(DATA LISTING Opens)

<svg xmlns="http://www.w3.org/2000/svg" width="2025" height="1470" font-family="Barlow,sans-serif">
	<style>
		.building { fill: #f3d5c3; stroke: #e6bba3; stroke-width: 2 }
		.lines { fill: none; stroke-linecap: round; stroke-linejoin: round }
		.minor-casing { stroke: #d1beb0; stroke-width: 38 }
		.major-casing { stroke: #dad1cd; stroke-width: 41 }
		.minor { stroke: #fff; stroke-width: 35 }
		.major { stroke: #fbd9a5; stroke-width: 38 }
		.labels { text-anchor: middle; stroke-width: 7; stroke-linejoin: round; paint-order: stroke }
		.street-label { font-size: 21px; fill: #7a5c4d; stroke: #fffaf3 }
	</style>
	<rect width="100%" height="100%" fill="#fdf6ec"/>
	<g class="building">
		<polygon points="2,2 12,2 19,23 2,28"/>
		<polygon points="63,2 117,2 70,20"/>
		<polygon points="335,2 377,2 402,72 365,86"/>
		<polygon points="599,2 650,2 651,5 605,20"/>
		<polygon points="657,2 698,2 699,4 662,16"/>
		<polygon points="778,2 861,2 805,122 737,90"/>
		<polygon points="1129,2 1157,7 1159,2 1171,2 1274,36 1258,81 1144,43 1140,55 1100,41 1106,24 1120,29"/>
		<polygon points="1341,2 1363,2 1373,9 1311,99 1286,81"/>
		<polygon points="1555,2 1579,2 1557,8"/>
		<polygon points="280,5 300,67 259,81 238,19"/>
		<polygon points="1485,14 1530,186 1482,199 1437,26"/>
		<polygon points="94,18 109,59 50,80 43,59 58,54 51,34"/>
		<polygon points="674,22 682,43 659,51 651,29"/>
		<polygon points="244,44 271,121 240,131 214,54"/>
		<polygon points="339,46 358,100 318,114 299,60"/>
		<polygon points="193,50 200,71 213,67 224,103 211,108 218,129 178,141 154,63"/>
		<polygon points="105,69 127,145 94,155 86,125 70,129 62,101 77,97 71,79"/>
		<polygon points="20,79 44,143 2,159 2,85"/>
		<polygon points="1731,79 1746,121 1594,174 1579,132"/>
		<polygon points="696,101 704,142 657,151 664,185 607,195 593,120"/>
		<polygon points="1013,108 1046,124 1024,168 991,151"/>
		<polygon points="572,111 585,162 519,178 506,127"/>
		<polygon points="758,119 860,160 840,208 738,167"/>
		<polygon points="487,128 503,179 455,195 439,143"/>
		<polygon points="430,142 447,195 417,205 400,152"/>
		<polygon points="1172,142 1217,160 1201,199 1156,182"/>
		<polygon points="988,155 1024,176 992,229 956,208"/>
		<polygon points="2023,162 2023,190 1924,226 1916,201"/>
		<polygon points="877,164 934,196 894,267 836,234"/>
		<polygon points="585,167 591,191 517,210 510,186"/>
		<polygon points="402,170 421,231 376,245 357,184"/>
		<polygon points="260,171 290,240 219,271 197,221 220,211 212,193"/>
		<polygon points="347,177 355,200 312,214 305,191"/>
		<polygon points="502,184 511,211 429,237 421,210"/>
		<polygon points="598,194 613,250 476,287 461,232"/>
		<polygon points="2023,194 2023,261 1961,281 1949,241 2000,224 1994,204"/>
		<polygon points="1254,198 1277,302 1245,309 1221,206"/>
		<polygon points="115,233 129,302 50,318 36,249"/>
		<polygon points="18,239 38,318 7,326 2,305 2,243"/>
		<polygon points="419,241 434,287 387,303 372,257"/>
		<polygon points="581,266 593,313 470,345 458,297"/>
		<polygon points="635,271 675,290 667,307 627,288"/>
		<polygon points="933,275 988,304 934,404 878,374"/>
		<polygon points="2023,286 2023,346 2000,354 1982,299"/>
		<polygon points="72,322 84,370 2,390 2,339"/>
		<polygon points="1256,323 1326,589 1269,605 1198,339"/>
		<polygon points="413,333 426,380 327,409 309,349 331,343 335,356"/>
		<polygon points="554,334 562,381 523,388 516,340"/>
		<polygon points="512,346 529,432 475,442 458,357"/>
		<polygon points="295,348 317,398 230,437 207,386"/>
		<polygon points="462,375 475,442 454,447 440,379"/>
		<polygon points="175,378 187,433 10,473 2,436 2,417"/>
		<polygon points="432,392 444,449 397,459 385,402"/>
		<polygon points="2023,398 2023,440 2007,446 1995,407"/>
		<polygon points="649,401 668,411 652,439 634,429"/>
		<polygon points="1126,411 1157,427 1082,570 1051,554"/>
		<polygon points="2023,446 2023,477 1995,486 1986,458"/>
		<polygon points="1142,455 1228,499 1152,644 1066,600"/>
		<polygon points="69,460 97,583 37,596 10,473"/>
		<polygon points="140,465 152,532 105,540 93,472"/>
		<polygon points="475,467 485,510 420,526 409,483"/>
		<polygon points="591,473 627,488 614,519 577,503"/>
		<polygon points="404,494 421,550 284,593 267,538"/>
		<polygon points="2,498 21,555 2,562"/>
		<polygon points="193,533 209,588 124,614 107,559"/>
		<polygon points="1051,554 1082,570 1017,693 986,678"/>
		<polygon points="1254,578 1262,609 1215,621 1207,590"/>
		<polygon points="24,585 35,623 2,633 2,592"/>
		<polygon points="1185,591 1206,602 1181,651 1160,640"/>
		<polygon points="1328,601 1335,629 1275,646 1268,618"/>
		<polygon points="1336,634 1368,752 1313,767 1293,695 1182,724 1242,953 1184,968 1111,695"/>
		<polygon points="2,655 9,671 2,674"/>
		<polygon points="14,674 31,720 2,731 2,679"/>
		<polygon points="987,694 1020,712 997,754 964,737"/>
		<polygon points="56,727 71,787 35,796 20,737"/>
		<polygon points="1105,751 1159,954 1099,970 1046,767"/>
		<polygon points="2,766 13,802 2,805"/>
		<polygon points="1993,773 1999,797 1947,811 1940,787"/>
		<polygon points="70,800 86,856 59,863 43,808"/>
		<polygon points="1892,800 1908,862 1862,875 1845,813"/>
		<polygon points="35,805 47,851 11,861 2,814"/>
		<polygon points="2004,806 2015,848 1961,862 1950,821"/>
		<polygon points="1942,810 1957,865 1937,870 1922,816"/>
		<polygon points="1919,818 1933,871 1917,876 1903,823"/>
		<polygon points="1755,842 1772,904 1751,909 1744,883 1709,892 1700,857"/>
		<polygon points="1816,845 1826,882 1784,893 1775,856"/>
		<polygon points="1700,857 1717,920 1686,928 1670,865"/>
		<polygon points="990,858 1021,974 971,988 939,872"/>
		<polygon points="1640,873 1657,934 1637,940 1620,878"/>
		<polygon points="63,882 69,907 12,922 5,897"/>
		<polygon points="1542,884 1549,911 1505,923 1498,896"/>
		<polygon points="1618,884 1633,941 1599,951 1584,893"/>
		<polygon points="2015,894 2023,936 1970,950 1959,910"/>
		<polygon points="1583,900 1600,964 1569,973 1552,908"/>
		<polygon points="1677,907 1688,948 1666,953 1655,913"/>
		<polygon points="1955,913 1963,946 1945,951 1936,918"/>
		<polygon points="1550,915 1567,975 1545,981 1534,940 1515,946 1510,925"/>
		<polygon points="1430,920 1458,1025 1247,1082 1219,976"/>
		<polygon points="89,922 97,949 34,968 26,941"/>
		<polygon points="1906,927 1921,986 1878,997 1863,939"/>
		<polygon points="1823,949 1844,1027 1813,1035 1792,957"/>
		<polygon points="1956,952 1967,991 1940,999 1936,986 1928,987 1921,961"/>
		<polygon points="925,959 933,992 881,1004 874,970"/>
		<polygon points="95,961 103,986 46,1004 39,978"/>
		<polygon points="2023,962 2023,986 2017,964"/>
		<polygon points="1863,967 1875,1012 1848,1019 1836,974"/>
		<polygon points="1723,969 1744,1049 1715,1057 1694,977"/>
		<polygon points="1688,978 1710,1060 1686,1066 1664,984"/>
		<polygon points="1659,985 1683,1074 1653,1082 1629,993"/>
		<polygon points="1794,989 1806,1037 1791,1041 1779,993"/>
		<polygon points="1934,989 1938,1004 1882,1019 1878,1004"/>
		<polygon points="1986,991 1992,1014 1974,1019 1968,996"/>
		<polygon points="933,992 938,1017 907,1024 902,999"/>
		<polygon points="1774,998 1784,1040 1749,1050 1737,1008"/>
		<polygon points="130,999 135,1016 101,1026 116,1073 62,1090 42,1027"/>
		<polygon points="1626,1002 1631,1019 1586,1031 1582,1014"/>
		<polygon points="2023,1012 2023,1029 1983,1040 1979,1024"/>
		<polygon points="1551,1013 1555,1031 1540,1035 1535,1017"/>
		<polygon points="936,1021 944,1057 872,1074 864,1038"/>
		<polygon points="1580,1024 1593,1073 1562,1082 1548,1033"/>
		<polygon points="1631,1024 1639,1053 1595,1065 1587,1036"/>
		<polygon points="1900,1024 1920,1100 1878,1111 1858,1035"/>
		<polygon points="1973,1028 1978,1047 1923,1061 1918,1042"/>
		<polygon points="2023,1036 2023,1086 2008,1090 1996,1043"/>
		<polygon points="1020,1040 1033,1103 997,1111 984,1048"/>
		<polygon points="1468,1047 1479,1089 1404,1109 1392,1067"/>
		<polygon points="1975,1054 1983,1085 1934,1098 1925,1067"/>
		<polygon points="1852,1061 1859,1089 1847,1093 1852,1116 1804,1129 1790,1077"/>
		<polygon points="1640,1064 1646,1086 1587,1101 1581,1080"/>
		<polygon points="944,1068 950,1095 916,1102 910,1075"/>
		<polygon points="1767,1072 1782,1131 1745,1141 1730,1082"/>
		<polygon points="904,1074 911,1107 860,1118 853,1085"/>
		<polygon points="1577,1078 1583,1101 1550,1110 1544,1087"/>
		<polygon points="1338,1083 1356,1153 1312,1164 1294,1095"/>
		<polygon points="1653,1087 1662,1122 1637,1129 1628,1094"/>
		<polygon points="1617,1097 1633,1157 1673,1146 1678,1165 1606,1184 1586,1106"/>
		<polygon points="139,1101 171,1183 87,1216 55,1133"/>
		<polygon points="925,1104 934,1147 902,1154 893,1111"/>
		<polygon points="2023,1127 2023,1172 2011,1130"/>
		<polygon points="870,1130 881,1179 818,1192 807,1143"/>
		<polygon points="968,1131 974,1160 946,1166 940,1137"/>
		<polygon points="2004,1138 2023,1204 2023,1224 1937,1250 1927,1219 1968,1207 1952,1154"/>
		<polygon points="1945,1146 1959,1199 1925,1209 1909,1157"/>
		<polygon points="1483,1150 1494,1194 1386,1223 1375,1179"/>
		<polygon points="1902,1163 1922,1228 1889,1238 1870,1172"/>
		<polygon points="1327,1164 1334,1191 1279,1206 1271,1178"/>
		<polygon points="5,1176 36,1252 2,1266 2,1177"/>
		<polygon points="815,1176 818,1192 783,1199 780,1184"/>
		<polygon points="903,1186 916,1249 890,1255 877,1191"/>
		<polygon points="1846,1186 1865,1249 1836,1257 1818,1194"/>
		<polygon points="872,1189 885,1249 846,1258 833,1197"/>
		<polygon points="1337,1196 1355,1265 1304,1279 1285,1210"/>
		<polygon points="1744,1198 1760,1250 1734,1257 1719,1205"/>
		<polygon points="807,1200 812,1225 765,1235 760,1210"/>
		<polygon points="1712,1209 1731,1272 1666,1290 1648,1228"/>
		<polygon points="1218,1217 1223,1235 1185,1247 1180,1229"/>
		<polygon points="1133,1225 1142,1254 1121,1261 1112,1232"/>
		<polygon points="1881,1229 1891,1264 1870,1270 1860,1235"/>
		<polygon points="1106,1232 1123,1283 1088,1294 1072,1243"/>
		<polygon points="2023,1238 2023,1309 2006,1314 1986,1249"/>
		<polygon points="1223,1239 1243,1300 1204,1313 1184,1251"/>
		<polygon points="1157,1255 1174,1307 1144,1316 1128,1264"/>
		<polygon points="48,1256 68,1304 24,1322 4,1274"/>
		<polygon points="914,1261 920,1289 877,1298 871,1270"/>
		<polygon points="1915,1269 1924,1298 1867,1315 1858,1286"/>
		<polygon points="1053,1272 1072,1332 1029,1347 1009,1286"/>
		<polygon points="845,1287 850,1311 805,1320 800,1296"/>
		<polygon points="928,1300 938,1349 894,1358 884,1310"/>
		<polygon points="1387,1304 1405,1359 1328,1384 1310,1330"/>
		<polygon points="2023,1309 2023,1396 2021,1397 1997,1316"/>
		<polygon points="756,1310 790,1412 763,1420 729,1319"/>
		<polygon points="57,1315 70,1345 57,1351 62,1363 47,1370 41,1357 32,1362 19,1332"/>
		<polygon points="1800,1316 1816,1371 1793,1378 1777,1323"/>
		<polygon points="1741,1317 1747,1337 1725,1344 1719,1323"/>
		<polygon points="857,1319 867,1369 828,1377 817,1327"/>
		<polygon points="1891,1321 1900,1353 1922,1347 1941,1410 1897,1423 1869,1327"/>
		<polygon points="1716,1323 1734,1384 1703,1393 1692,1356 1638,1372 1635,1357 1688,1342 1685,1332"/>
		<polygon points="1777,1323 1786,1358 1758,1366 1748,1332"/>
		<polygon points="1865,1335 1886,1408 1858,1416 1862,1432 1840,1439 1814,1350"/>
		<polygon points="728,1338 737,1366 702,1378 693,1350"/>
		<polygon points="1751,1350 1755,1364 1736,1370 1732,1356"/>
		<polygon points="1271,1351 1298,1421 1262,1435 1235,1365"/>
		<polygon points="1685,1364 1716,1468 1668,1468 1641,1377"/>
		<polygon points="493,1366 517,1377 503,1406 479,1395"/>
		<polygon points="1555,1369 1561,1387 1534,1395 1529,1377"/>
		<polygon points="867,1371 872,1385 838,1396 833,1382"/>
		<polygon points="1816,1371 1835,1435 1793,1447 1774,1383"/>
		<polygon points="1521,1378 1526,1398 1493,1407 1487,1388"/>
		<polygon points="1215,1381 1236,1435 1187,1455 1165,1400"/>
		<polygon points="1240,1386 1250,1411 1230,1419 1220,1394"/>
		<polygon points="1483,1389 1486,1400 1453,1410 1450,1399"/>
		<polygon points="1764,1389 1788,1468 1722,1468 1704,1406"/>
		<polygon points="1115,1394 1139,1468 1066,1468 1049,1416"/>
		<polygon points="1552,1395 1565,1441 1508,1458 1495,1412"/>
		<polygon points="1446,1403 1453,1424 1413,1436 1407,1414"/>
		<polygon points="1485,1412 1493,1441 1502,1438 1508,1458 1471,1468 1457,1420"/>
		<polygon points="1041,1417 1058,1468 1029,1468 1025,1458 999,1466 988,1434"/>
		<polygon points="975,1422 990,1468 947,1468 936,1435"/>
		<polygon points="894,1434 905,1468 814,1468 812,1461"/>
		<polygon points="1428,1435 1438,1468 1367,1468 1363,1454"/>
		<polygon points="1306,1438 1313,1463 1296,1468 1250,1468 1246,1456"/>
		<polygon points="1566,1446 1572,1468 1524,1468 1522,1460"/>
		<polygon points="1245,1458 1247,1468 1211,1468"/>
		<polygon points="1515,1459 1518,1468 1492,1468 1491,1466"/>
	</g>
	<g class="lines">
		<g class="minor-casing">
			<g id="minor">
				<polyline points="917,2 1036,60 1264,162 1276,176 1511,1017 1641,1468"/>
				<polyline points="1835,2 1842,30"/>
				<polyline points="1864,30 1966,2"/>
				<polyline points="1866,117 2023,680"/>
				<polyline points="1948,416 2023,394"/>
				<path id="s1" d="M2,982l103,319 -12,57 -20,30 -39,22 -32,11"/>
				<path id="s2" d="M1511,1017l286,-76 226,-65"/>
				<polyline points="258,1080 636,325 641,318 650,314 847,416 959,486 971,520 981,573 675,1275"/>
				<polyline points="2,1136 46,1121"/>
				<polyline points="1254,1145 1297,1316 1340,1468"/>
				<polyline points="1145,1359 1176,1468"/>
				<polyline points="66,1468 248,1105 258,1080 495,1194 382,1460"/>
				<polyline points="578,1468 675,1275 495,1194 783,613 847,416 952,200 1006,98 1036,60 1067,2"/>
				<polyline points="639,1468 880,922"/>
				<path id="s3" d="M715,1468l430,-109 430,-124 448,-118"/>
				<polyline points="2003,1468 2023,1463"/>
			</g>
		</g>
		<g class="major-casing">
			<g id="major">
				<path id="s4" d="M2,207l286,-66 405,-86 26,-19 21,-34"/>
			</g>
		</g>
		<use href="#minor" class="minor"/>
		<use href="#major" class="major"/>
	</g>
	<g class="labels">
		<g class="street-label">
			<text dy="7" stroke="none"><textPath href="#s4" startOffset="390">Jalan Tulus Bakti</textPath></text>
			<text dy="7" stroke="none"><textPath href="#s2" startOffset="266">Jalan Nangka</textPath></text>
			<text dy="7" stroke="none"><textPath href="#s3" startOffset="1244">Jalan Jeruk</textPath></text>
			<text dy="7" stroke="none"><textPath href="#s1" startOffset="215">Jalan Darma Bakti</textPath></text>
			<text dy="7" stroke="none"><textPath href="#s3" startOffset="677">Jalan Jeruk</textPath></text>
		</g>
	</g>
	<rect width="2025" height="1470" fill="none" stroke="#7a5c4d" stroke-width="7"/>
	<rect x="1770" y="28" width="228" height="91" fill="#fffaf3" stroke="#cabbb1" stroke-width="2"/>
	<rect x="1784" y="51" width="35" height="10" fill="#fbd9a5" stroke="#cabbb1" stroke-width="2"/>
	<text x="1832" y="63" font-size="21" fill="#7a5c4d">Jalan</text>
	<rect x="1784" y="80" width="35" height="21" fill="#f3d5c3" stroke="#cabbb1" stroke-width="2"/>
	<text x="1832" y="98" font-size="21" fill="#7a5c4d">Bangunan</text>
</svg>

(DATA LISTING Closes)

After checking the entries, state how many lines contain "linejoin", and write nothing but the number.

2